On 16th January 1922, His Excellency, Lord Fitzalan, Viceroy of Ireland, most graciously raciously bestowed Dublin Castle on the Provisional Government of Southern Ireland.

The Good Lord himself had been bestowed on Ireland by her Imperial Rulers in April 1921, to complement the British Military, Black and Tans, Royal Irish Constabulary, spies and hangmen who were attempting to break the will of the Irish people. Those people, in a peaceful, and classic exercise in self-determination, established an Independent Irish Republic by their votes in the General Election on 14 December 1918, one month after the victory of Britain and her allies in a war supposedly waged for the freedom of nations to determine how they should be ruled. It was a freedom denied Ireland by her nearest neighbours for 750 years.

Lord Fitzalan was a Roman Catholic, and since Ireland hadn’t had a Roman Catholic Viceroy for 230 years, somebody thought that most Irish people, being Roman Catholic, should be grateful.

When the idea was first mooted one prominent Irish Roman Catholic was unimpressed, and he was neither a Republican  nor universally respected in Nationalist circles.

He had scoffed at the Republic, and been party to the disowning of Parnell thirty years earlier, earning the contemptuous title of “Lord Leitrim’s Coachman” from Simon Dedalus in the Christmas Dinner scene in “THE PORTRAIT OF THE ARIST AS A YOUNG MAN”.  

When the idea of a Catholic Viceroy arose, Cardinal Logue let it be known that he’d as soon have a Roman Catholic Hangman.

A former Deputy Editor THE IRISH TIMES, Dennis Kennedy, believes that Ireland should show her gratitude to Lord Fitzalan by celebrating her Independence Day on 16th January. He made the proposal in an Opinion Piece in HISTORY IRELAND (Vol 26 No 3  May/June 2018) accessible online.
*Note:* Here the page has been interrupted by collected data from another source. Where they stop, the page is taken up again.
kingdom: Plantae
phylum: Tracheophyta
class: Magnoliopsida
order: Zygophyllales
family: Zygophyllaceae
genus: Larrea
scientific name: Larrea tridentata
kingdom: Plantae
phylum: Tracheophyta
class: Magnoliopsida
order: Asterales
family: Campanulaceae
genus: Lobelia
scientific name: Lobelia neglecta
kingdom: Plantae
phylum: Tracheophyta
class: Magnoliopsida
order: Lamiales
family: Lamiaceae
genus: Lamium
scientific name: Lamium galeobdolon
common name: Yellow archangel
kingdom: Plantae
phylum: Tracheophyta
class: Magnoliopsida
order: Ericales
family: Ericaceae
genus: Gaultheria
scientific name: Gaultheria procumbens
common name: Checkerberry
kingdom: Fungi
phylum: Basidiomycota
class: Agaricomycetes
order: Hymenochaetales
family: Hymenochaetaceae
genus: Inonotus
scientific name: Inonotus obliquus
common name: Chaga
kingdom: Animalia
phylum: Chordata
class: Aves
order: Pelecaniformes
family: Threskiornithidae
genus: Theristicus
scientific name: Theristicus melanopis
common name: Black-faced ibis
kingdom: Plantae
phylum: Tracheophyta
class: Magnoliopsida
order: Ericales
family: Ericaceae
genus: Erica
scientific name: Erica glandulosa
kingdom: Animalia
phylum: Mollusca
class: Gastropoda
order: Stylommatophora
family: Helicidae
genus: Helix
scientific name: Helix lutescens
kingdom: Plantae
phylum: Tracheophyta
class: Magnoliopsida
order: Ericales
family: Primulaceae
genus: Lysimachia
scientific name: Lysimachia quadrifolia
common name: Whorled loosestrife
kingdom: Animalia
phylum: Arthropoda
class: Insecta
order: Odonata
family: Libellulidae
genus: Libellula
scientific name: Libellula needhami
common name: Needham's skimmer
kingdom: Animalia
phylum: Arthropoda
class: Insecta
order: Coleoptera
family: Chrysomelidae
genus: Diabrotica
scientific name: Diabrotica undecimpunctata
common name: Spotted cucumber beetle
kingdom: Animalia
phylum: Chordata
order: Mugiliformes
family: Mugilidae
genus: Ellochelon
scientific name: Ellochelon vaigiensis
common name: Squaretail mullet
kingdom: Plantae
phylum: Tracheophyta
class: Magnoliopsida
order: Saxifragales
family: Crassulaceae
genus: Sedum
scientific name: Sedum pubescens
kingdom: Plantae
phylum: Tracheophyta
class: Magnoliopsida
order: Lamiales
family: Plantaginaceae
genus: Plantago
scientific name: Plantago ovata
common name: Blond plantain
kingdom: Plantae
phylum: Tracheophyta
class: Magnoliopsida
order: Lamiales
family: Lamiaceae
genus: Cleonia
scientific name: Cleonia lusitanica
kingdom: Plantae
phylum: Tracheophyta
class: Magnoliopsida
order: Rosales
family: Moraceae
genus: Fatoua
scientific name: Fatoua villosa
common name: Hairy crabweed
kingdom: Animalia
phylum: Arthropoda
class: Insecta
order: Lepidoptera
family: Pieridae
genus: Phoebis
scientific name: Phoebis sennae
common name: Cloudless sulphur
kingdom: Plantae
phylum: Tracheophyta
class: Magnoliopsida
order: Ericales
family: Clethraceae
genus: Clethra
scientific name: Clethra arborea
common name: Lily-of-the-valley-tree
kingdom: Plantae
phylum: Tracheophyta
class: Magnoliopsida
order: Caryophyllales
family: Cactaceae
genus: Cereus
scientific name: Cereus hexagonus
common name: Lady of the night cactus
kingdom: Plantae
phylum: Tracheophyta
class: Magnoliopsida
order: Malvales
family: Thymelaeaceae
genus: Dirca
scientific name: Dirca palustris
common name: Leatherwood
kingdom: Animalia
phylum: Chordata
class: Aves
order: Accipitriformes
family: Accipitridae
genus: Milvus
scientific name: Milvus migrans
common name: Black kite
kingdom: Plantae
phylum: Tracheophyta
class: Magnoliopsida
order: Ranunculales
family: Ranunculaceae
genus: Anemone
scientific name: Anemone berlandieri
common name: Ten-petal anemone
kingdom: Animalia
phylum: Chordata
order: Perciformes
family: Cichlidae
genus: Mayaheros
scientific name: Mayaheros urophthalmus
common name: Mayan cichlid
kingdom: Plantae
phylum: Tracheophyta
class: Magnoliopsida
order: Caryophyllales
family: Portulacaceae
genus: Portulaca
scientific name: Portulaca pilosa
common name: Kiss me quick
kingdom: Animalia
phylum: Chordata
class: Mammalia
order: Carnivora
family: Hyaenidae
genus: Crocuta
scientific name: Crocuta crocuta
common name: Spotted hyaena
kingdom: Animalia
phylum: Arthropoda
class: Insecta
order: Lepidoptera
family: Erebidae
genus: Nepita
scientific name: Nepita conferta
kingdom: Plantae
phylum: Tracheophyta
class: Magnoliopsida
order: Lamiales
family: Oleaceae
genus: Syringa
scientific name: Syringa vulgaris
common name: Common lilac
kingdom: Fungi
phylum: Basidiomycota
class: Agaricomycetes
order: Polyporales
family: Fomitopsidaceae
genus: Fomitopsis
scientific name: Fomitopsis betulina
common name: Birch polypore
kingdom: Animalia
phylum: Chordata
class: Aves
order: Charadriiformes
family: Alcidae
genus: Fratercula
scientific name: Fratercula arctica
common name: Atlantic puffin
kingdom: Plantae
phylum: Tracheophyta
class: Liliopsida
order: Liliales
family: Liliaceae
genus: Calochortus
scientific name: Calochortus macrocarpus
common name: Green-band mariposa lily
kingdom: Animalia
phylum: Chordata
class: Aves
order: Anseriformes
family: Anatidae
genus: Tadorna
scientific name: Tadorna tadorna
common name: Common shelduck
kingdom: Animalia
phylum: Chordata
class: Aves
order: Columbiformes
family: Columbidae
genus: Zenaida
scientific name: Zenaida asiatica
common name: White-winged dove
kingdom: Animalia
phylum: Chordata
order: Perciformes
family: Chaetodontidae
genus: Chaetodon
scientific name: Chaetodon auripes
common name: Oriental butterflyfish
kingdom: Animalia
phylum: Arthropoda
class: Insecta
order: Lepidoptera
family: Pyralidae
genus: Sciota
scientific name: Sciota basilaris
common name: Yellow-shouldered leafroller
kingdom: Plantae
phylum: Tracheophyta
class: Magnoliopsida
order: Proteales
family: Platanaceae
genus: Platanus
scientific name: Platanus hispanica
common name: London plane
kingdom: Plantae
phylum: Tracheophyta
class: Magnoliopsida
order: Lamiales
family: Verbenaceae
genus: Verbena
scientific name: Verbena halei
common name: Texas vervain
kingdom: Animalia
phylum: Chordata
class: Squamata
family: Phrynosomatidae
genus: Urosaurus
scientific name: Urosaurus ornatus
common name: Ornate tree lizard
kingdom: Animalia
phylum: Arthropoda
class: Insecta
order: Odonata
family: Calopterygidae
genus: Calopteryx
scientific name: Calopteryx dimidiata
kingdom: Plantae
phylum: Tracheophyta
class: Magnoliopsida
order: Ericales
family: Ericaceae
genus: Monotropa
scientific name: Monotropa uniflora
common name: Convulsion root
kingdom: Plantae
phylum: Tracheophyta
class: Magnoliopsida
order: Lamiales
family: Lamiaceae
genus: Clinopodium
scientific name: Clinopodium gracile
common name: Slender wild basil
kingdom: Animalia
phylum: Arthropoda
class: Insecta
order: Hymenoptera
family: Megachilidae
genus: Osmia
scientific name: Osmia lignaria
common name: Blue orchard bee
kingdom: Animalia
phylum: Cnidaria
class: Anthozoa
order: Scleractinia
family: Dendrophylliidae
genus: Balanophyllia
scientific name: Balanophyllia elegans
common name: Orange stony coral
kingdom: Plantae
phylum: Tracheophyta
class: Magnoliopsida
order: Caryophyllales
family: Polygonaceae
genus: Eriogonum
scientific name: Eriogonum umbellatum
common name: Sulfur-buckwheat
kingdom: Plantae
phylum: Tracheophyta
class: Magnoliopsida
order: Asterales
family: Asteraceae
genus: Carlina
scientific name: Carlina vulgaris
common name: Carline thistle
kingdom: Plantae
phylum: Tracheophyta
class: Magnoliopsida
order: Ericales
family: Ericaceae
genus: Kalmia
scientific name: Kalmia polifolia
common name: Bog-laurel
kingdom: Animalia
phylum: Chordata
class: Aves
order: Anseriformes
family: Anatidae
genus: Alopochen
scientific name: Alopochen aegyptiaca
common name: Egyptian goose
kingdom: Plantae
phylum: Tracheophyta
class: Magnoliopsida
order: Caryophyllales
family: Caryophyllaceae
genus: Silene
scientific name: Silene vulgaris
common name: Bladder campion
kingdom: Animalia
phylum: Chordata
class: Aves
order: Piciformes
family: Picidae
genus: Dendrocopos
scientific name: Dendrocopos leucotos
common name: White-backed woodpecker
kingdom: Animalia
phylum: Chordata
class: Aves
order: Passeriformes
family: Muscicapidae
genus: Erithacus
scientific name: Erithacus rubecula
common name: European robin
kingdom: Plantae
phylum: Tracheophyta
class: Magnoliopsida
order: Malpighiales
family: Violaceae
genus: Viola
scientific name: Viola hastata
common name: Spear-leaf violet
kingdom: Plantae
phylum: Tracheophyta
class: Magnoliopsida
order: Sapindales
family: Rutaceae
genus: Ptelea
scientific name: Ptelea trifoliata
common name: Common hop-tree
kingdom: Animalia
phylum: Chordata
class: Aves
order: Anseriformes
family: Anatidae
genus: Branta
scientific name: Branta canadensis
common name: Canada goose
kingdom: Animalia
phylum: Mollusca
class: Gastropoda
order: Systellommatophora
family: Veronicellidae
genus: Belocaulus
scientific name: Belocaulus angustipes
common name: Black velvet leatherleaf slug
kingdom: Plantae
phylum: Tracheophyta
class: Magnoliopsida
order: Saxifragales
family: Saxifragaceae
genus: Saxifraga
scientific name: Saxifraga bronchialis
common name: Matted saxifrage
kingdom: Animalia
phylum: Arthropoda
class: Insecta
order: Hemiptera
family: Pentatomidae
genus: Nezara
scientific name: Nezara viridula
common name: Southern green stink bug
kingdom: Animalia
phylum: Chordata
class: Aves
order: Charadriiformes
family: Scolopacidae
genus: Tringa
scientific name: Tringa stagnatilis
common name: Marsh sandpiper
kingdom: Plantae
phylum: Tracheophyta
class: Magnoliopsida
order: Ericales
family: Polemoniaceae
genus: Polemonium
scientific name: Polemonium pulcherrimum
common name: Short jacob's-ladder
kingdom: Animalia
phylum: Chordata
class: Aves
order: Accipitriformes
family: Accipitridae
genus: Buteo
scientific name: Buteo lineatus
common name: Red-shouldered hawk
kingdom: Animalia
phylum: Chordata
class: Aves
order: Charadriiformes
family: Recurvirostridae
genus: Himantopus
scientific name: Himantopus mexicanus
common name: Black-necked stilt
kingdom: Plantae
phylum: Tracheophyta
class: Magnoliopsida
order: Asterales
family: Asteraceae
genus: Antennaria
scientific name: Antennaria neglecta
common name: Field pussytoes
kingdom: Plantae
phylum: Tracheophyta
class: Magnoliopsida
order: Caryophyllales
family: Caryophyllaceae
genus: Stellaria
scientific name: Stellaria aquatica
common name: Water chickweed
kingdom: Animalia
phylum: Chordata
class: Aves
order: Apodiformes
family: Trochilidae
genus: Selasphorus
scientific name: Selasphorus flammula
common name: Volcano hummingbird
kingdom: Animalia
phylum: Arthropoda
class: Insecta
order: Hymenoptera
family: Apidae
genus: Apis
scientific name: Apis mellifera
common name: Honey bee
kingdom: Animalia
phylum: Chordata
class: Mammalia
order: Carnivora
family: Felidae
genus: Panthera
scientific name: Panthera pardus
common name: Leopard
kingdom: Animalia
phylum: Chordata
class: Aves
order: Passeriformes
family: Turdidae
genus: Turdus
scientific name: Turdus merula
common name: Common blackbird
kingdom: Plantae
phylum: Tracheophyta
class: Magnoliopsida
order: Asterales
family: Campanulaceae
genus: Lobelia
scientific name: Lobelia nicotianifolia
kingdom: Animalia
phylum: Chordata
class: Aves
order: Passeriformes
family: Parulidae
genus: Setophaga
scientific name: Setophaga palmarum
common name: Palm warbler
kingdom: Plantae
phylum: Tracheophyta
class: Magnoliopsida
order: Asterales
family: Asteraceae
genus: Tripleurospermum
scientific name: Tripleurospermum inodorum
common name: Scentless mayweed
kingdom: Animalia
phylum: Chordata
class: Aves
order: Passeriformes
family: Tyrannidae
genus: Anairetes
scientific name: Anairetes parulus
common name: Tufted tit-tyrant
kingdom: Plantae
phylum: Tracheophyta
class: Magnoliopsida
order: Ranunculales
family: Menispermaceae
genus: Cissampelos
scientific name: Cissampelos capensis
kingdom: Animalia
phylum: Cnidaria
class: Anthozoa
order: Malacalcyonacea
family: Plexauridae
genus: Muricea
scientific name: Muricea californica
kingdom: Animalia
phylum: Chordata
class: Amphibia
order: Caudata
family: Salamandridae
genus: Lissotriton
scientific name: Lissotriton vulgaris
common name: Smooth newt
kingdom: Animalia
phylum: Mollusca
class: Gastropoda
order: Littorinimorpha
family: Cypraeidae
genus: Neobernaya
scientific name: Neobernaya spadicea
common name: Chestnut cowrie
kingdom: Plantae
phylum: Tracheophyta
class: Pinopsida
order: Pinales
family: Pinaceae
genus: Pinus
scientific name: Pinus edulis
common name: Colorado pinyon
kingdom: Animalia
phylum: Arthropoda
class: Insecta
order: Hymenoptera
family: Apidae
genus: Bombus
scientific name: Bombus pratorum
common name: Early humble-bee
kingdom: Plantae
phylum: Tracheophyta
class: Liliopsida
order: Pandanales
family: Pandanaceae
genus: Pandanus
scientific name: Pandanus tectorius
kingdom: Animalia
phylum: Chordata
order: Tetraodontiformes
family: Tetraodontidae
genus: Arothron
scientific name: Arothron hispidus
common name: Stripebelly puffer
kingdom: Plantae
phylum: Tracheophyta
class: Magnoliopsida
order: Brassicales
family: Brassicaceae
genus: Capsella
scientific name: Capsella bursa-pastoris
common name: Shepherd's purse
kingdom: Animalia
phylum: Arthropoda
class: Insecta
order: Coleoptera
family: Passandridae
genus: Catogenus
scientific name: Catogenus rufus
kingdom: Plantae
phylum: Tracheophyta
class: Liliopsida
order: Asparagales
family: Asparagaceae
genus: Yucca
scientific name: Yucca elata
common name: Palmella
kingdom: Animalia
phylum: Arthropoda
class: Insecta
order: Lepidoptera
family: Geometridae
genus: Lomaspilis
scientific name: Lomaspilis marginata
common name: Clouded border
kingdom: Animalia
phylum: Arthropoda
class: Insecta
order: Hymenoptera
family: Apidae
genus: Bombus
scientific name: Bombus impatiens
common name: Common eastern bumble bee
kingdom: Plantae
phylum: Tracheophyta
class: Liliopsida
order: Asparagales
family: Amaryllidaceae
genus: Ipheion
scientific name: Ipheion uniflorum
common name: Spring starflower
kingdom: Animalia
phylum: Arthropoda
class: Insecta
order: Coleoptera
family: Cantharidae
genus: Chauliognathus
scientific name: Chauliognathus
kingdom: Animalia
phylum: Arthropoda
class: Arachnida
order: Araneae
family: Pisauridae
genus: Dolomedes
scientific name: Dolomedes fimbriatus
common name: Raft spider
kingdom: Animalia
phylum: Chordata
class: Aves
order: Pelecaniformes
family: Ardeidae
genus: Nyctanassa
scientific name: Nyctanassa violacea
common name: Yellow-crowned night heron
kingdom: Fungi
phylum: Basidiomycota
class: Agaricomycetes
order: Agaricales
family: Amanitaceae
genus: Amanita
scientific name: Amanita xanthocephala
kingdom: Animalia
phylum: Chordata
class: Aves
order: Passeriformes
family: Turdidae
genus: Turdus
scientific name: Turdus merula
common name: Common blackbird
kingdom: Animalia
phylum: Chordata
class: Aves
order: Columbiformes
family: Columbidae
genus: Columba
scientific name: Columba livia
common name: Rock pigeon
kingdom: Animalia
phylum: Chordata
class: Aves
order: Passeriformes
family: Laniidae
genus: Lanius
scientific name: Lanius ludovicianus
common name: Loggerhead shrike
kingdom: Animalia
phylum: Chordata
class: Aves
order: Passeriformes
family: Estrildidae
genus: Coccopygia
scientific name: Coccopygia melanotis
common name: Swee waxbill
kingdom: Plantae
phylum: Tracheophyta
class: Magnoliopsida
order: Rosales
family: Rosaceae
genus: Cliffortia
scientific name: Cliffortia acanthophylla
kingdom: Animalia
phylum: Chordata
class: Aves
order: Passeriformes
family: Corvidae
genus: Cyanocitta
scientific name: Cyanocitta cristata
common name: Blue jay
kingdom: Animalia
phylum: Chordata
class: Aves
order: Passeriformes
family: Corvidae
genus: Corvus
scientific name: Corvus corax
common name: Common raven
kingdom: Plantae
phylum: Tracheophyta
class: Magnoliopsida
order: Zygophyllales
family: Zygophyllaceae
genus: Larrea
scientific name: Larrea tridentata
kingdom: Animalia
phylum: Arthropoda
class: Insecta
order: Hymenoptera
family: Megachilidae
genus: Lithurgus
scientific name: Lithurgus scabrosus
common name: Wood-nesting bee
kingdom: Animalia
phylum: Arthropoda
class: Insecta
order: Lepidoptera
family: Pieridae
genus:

It’s a bizarre suggestion. The United States celebrates Independence Day on July 4, because Independence was declared on 4 July 1776. The US  created a Federal Capital and named it after the General Commanding the Continental Army, George Washington. It would be odd if it celebrated Independence Day in thanksgiving for a favour from GEORGE III or named its Federal Capital after Lord Cornwallis.

 Dennis Kennedy’s piece was couched in the most insulting manner and quoted, with approval, an anti-Irish sneer by Lord Balfour, the chief plotter of the destruction of Germany accomplished  by the Great War, and the begetter of most of the wars which have plagued the earth ever since. He exults in the near obliteration of the Irish Language under the Union, and though he doesn’t openly exult at the clearance of most of the people by starvation and eviction, it is difficult to infer that he regrets, or resents it.

I’m surprised Dennis Kennedy hasn’t demanded that we Irish should go the whole hog and christen our capital city FITZALANBERG, run up the Union Jack and salute it.

I replied in HISTORY IRELAND (Vol 26 issue 4 of July/August 1918) which can be accessed online.